Approximate Submodular Functions and Performance Guarantees

We consider the problem of maximizing non-negative non-decreasing set functions. Although most of the recent work focus on exploiting submodularity, it turns out that several objectives we encounter in practice are not submodular. Nonetheless, often we leverage the greedy algorithms used in submodular functions to determine a solution to the non-submodular functions. Hereafter, we propose to address the original problem by \emph{approximating} the non-submodular function and analyze the incurred error, as well as the performance trade-offs. To quantify the approximation error, we introduce a novel concept of $\delta$-approximation of a function, which we used to define the space of submodular functions that lie within an approximation error.

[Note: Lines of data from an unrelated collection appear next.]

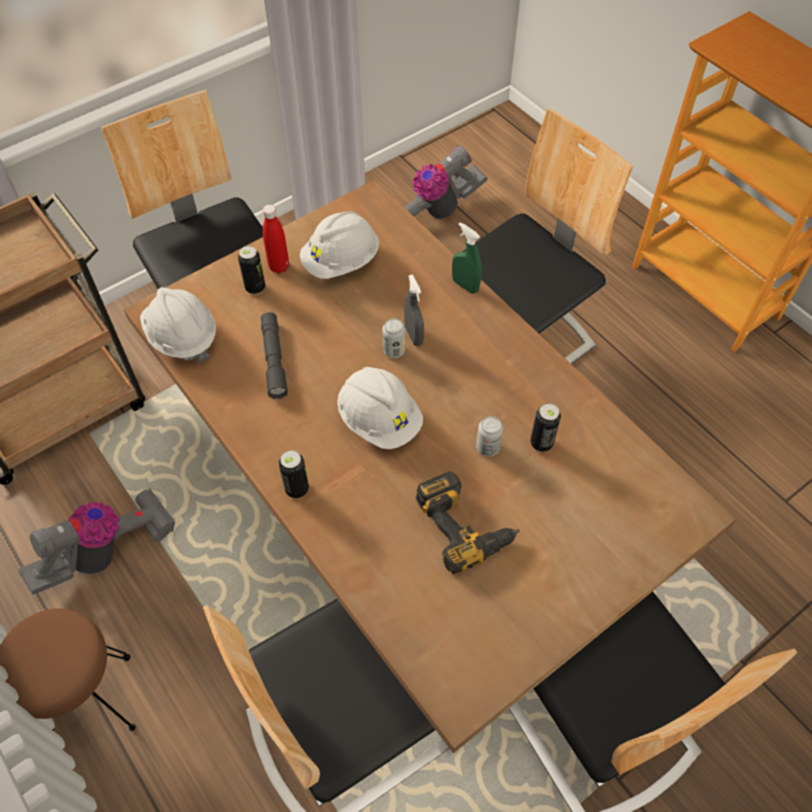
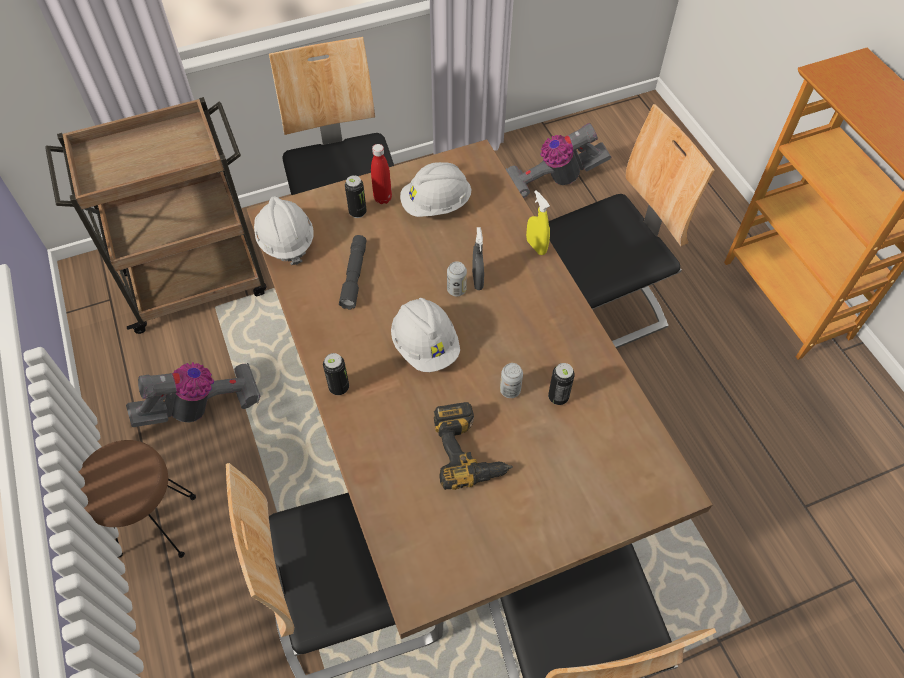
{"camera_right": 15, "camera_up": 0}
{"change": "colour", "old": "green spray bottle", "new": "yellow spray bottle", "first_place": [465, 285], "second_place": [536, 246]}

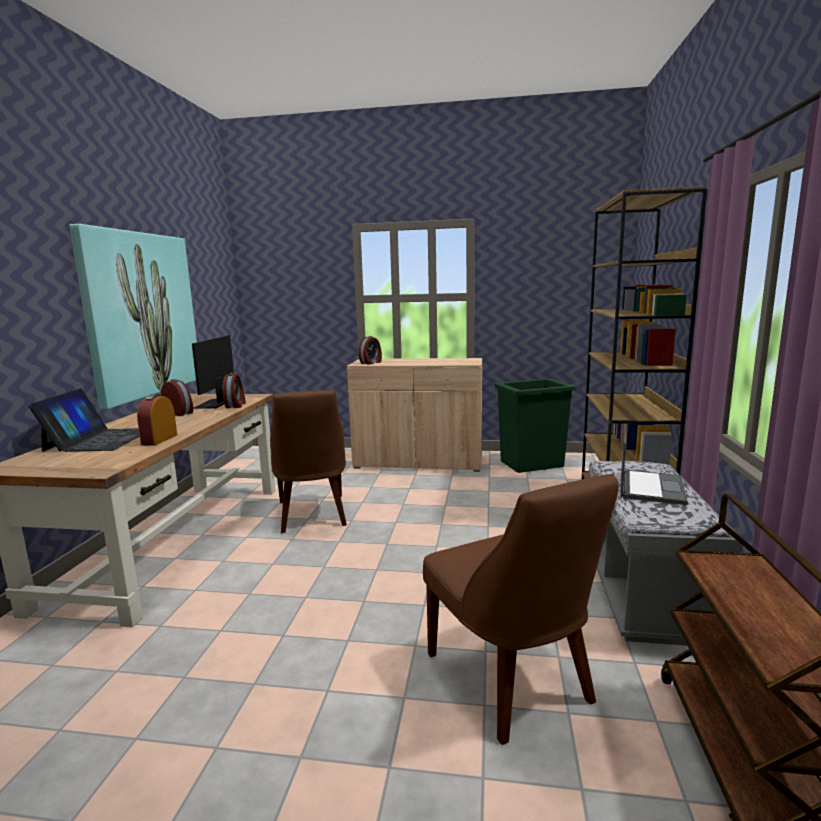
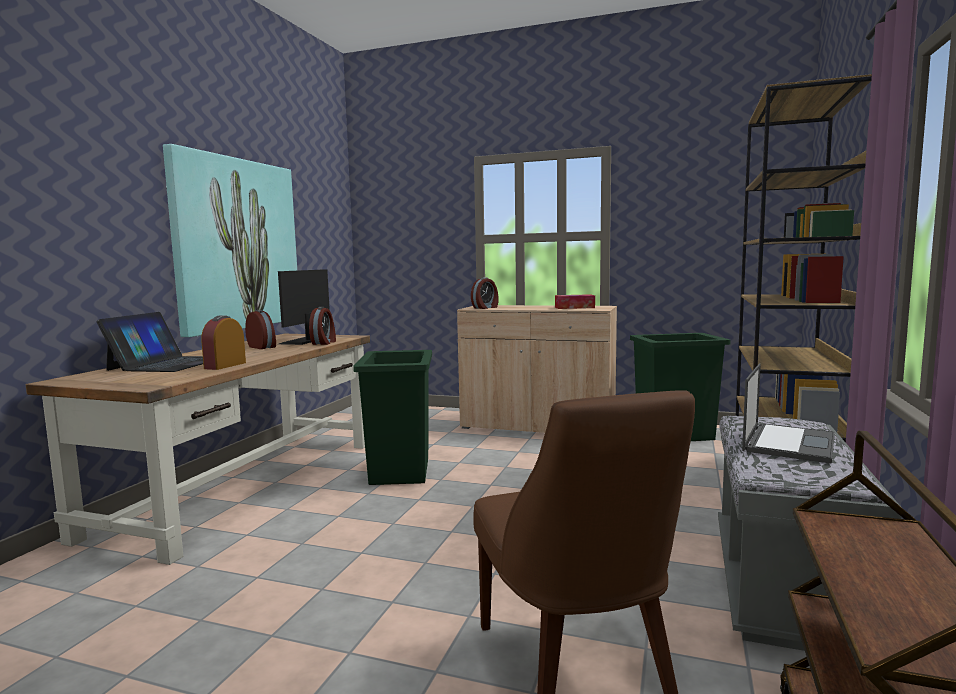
{"camera_right": 10, "camera_up": -5}
{"change": "appeared", "new": "tissue box", "second_place": [574, 307]}
{"change": "exchanged", "old": "brown chair", "new": "green trash can", "first_place": [312, 515], "second_place": [399, 471]}

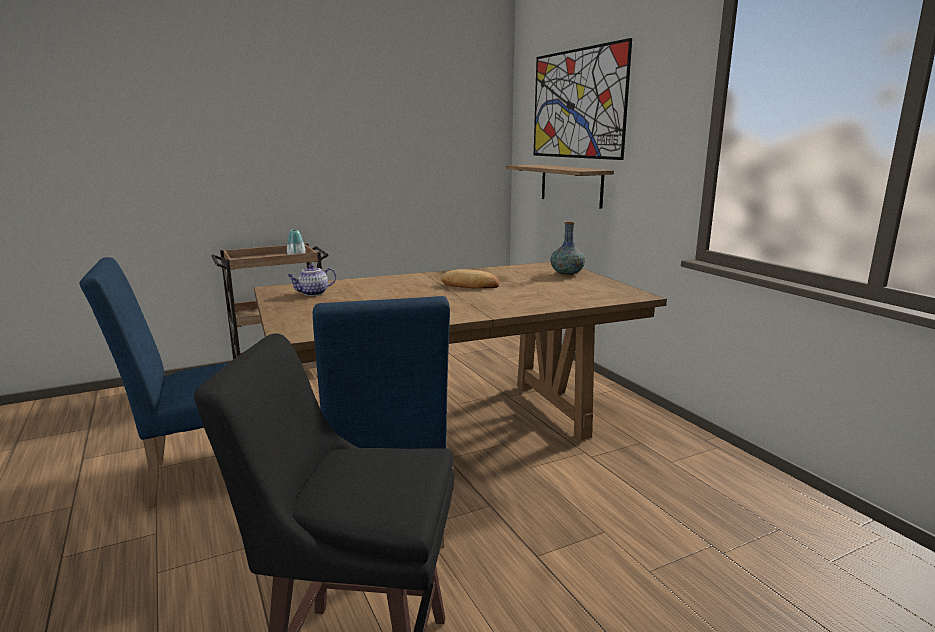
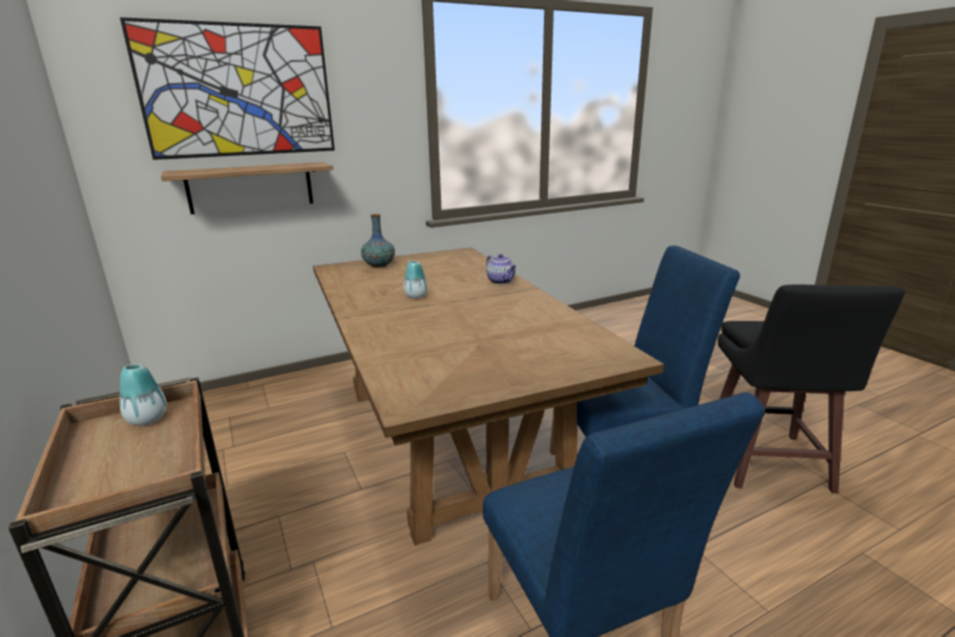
{"camera_right": -90, "camera_up": 5}
{"change": "relocated", "old": "teapot", "first_place": [313, 293], "second_place": [501, 281]}
{"change": "exchanged", "old": "bread", "new": "vase", "first_place": [470, 285], "second_place": [416, 296]}

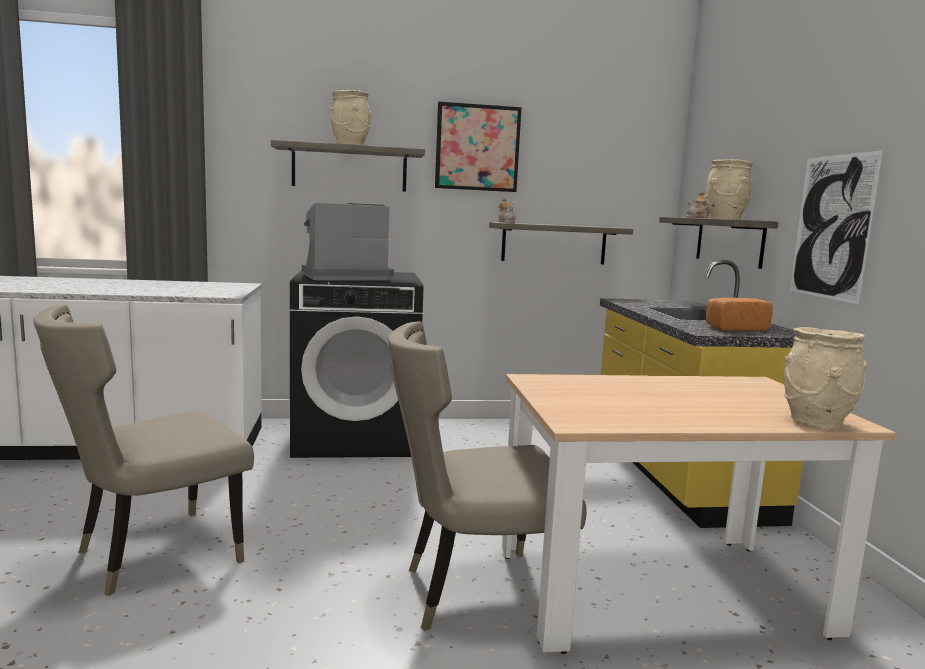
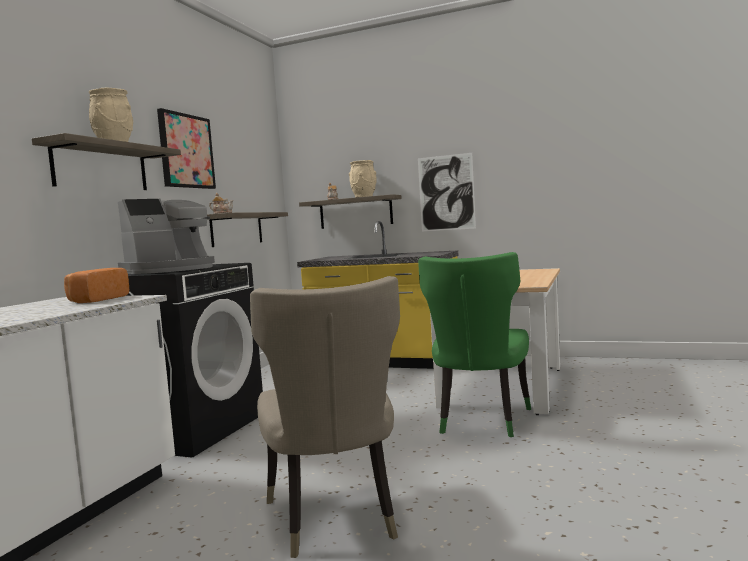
{"camera_right": -60, "camera_up": -5}
{"change": "missing", "old": "beige vase", "first_place": [817, 421]}
{"change": "relocated", "old": "bread", "first_place": [734, 328], "second_place": [96, 300]}
{"change": "colour", "old": "beige chair", "new": "green chair", "first_place": [473, 593], "second_place": [480, 422]}
{"change": "spun", "old": "coffee machine", "first_place": [344, 277], "second_place": [171, 270], "degrees": -135}

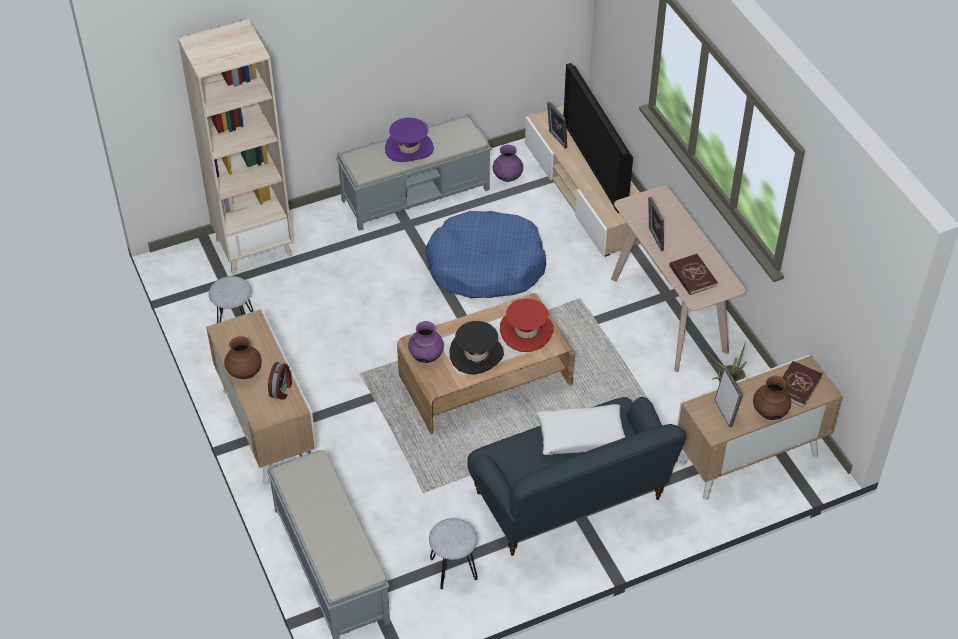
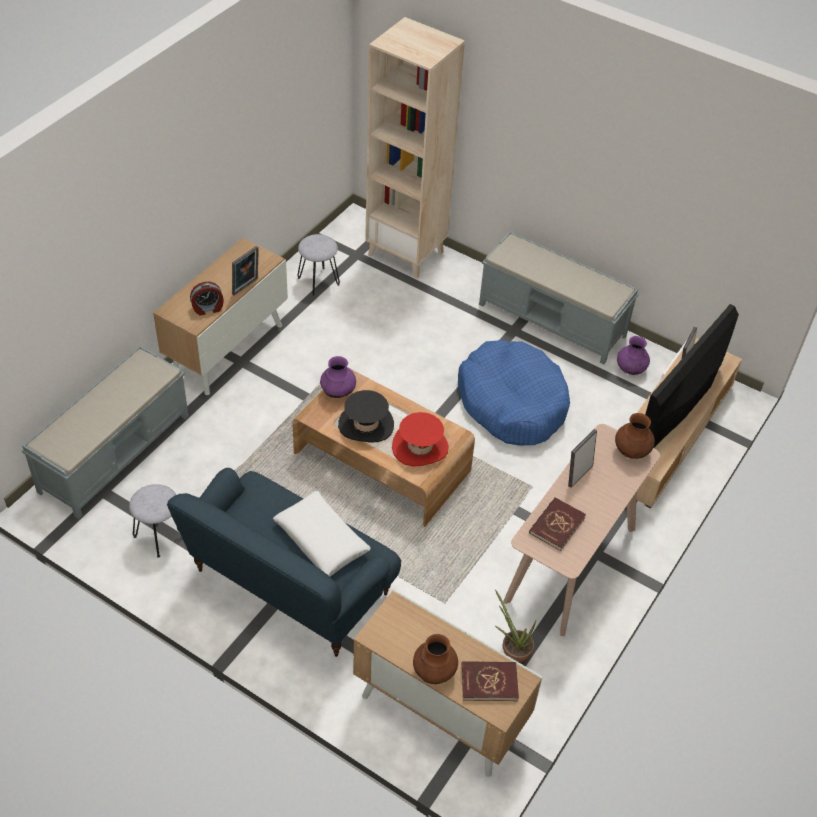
{"camera_right": 55, "camera_up": 0}
{"change": "missing", "old": "purple hat", "first_place": [409, 148]}
{"change": "relocated", "old": "brown vase", "first_place": [245, 372], "second_place": [631, 451]}
{"change": "relocated", "old": "picture frame", "first_place": [725, 412], "second_place": [246, 287]}

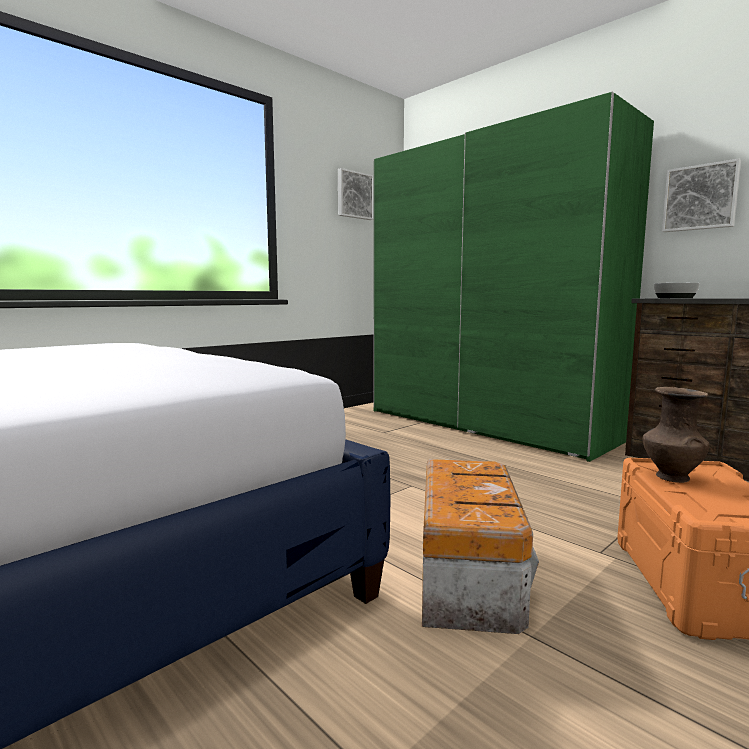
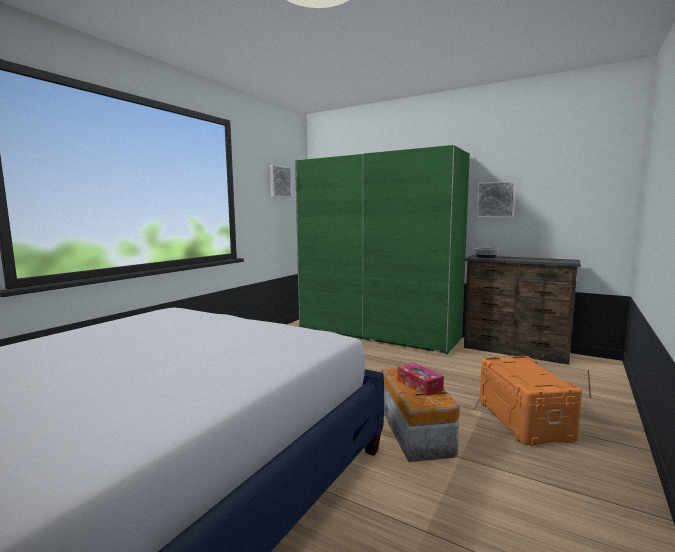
{"camera_right": -15, "camera_up": 0}
{"change": "missing", "old": "brown vase", "first_place": [671, 477]}
{"change": "appeared", "new": "tissue box", "second_place": [419, 385]}

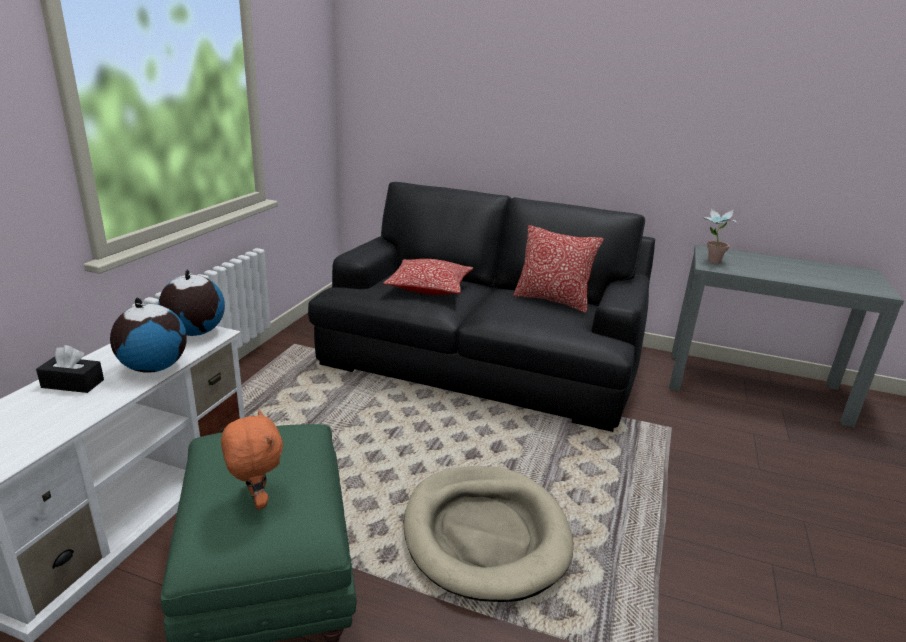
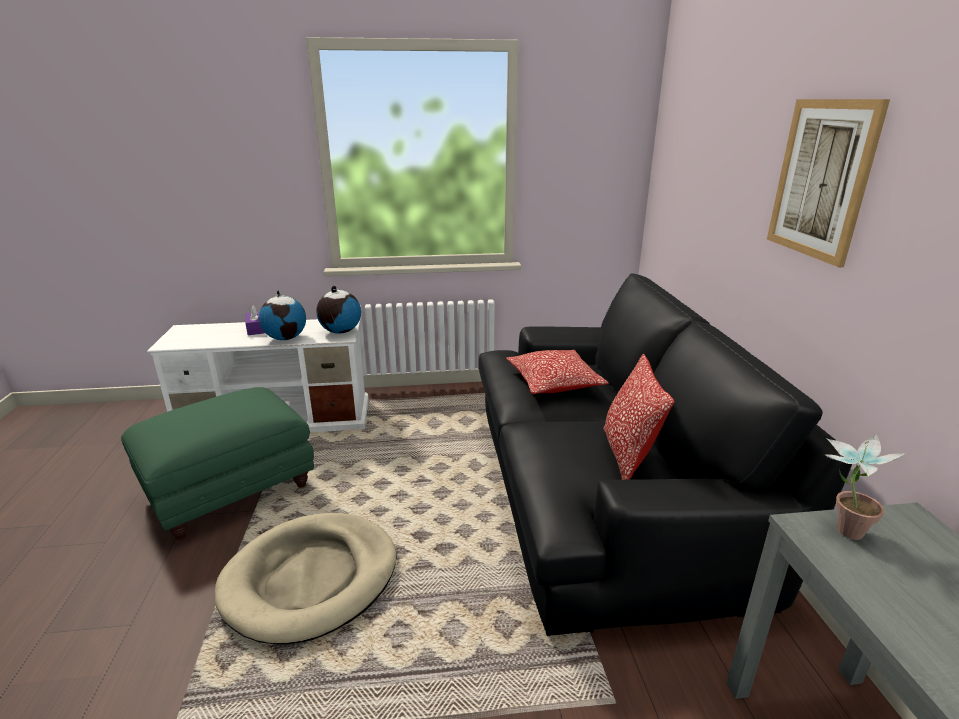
{"camera_right": 65, "camera_up": 0}
{"change": "missing", "old": "orange plush toy", "first_place": [256, 501]}
{"change": "appeared", "new": "picture", "second_place": [821, 179]}
{"change": "colour", "old": "black tissue box", "new": "purple tissue box", "first_place": [73, 384], "second_place": [256, 329]}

We provide necessary conditions on the existence of such $\delta$-approximation functions, which might not be unique. Consequently, we characterize this subspace which we refer to as \emph{region of submodularity}. Furthermore, submodular functions are known to lead to different sub-optimality guarantees, so we generalize those dependencies upon a $\delta$-approximation into the notion of \emph{greedy curvature}. Finally, we used this latter notion to simplify some of the existing results and efficiently (i.e., linear complexity) determine tightened bounds on the sub-optimality guarantees using objective functions commonly used in practical setups and validate them using real data.